Source material:
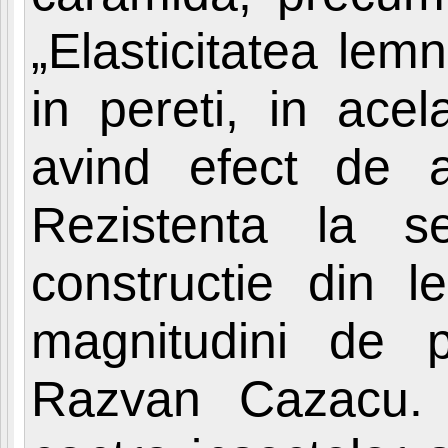
„Elasticitatea lemn
in pereti, in acel
avind efect de a
Rezistenta la s
constructie din l
magnitudini de p
Razvan Cazacu. I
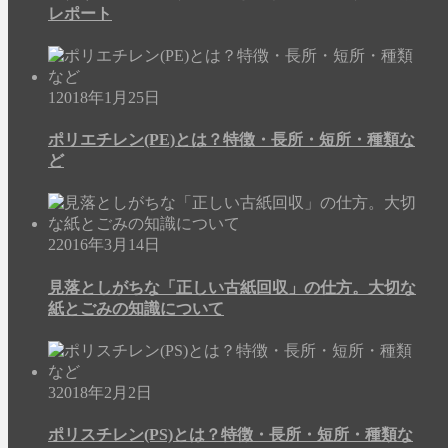
レポート
1
2018年1月25日
ポリエチレン(PE)とは？特徴・長所・短所・種類な
ど
2
2016年3月14日
見落としがちな「正しい古紙回収」の仕方。大切な
紙とごみの知識について
3
2018年2月2日
ポリスチレン(PS)とは？特徴・長所・短所・種類な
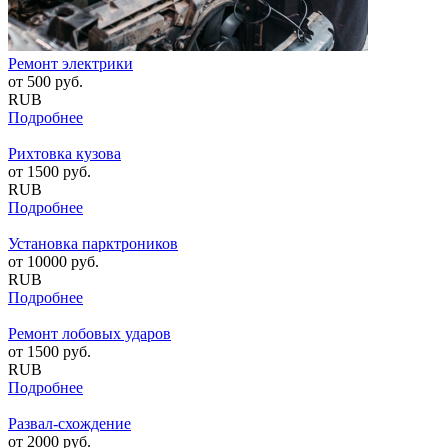
Ремонт электрики
от
500
руб.
RUB
Подробнее
Рихтовка кузова
от
1500
руб.
RUB
Подробнее
Установка парктроников
от
10000
руб.
RUB
Подробнее
Ремонт лобовых ударов
от
1500
руб.
RUB
Подробнее
Развал-схождение
от
2000
руб.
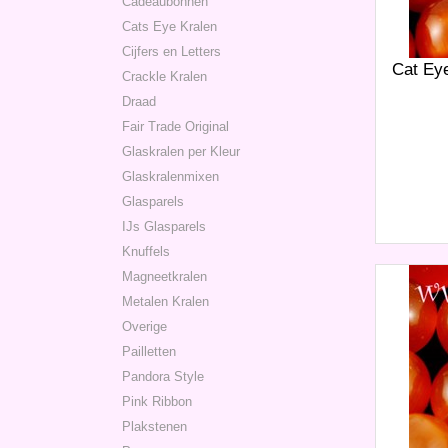
Cadeaubonnen
Cats Eye Kralen
Cijfers en Letters
Cat Eye
Crackle Kralen
Draad
Fair Trade Original
Glaskralen per Kleur
Glaskralenmixen
Glasparels
IJs Glasparels
Knuffels
Magneetkralen
Metalen Kralen
Overige
Pailletten
Pandora Style
Pink Ribbon
Plakstenen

Instructions for the task:
Would you set down the records exactly, with no pictures included?

Answer section:
„Elasticitatea lemn
in pereti, in acel
avind efect de a
Rezistenta la s
constructie din l
magnitudini de p
Razvan Cazacu. I
レポート
1
2018年1月25日
ポリエチレン(PE)とは？特徴・長所・短所・種類な
ど
2
2016年3月14日
見落としがちな「正しい古紙回収」の仕方。大切な
紙とごみの知識について
3
2018年2月2日
ポリスチレン(PS)とは？特徴・長所・短所・種類な
Ремонт электрики
от
500
руб.
RUB
Подробнее
Рихтовка кузова
от
1500
руб.
RUB
Подробнее
Установка парктроников
от
10000
руб.
RUB
Подробнее
Ремонт лобовых ударов
от
1500
руб.
RUB
Подробнее
Развал-схождение
от
2000
руб.
Cadeaubonnen
Cats Eye Kralen
Cijfers en Letters
Cat Eye
Crackle Kralen
Draad
Fair Trade Original
Glaskralen per Kleur
Glaskralenmixen
Glasparels
IJs Glasparels
Knuffels
Magneetkralen
Metalen Kralen
Overige
Pailletten
Pandora Style
Pink Ribbon
Plakstenen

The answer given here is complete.